Single by Three 6 Mafia, Sean Kingston and Flo Rida vs. Tiësto
- Released: December 1, 2009
- Recorded: 2009
- Genre: Hip house; electro house;
- Length: 4:02
- Label: Columbia; Sony; Hypnotize Minds;
- Songwriter(s): Jordan Houston, Paul Beauregard, Tramar Dillard, Justin Franks, Brandon Green, Tijs Verwest, Waakop Reijers, Tony Butler
- Producer(s): Tiësto; DJ Frank E;

Three 6 Mafia singles chronology
| "Lil Freak (Ugh, Ugh, Ugh)" (2009) | "Feel It" (2009) | "Go Hard" (2013) |

Sean Kingston singles chronology
| "Face Drop" (2009) | "Feel It" (2009) | "Eenie Meenie" (2010) |

Flo Rida singles chronology
| "Available" (2009) | "Feel It" (2009) | "Club Can't Handle Me" (2010) |

Tiësto singles chronology
| "Escape Me" (2009) | "Feel It" (2009) | "Who Wants to Be Alone" (2010) |

Music video
- "Three 6 Mafia feat. Tiësto - Feel It (Official Music Video)" on YouTube

= Feel It (Three 6 Mafia song) =

"Feel It" is a song by American hip hop group Three 6 Mafia. It features Tiësto, Sean Kingston and Flo Rida and was produced by Tiësto and DJ Frank E, co-written by Bei Maejor and mixed by Greg Wells. The song was released on December 1, 2009. The song debuted at number 65 on the Canadian Hot 100 and reached number 33 on the next week. The song debuted at number 78 on the Billboard Hot 100.

==Music video==
On October 9, 2009, Three 6 Mafia shot the video for "Feel It" at The Bank club at Bellagio in Las Vegas. Parts of it were also filmed along the Las Vegas Strip. The music video premiered on Tiësto's Official YouTube Channel on November 13, 2009. Although Flo Rida's verse is included, he does not appear in the music video. It was directed and edited by Rich Newey. The music video has been viewed over 55 million times on YouTube.
The video version of the song differs slightly from the single that was released online, as there is more of a background beat as well as an additional verse from Juicy J, which was not included on the leaked version. The order of appearance also differs in the video, which starts with Juicy J, DJ Paul then Flo Rida (with Sean Kingston doing the chorus); whereas in the leaked single, the order is Flo Rida then DJ Paul, with Sean Kingston again doing the chorus.

==Charts==
On the week ending March 20, 2010, "Feel It" debuted at number 78 on the Billboard Hot 100.

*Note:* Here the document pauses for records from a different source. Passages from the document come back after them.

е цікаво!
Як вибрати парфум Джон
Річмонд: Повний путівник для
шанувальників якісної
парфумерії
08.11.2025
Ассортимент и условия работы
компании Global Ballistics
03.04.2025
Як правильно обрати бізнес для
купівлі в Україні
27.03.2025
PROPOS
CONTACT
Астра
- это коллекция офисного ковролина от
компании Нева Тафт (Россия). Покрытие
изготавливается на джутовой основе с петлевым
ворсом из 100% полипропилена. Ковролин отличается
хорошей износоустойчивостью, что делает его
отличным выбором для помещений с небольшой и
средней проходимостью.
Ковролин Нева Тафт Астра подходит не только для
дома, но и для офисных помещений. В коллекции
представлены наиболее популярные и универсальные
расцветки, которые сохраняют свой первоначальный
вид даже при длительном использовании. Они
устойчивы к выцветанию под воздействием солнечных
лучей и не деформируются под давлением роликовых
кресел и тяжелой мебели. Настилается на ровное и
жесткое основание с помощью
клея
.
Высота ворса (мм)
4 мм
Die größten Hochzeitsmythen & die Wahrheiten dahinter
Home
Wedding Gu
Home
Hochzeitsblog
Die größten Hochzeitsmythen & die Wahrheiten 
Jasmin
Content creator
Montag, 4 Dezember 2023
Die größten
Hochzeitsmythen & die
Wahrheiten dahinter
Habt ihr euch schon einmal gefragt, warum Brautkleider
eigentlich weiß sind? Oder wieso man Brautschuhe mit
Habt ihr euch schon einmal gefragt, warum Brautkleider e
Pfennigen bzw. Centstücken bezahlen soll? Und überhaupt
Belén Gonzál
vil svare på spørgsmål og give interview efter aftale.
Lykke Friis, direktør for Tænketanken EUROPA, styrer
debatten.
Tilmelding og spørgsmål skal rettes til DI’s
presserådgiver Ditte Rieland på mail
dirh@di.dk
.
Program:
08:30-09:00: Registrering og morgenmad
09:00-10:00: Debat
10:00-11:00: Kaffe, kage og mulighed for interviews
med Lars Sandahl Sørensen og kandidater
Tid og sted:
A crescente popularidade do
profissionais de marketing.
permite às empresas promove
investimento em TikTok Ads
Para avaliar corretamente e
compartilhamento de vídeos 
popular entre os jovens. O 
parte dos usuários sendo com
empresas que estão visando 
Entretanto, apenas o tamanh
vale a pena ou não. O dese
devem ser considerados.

| Chart (2009–10) | Peak position |
|---|---|
| Austria (Ö3 Austria Top 40) | 20 |
| Canada (Canadian Hot 100) | 33 |
| Germany (GfK) | 21 |
| Ireland (IRMA) | 40 |
| Netherlands (Single Top 100) | 62 |
| Poland (Dance Top 50) | 44 |
| UK Singles (OCC) | 83 |
| UK Dance (OCC) | 7 |
| US Billboard Hot 100 | 78 |
| US Billboard Hot Dance Club Songs | 4 |

==Certifications==

| Region | Certification | Certified units/sales |
| Canada (Music Canada) | Gold | 40,000^{*} |
^{*} Sales figures based on certification alone.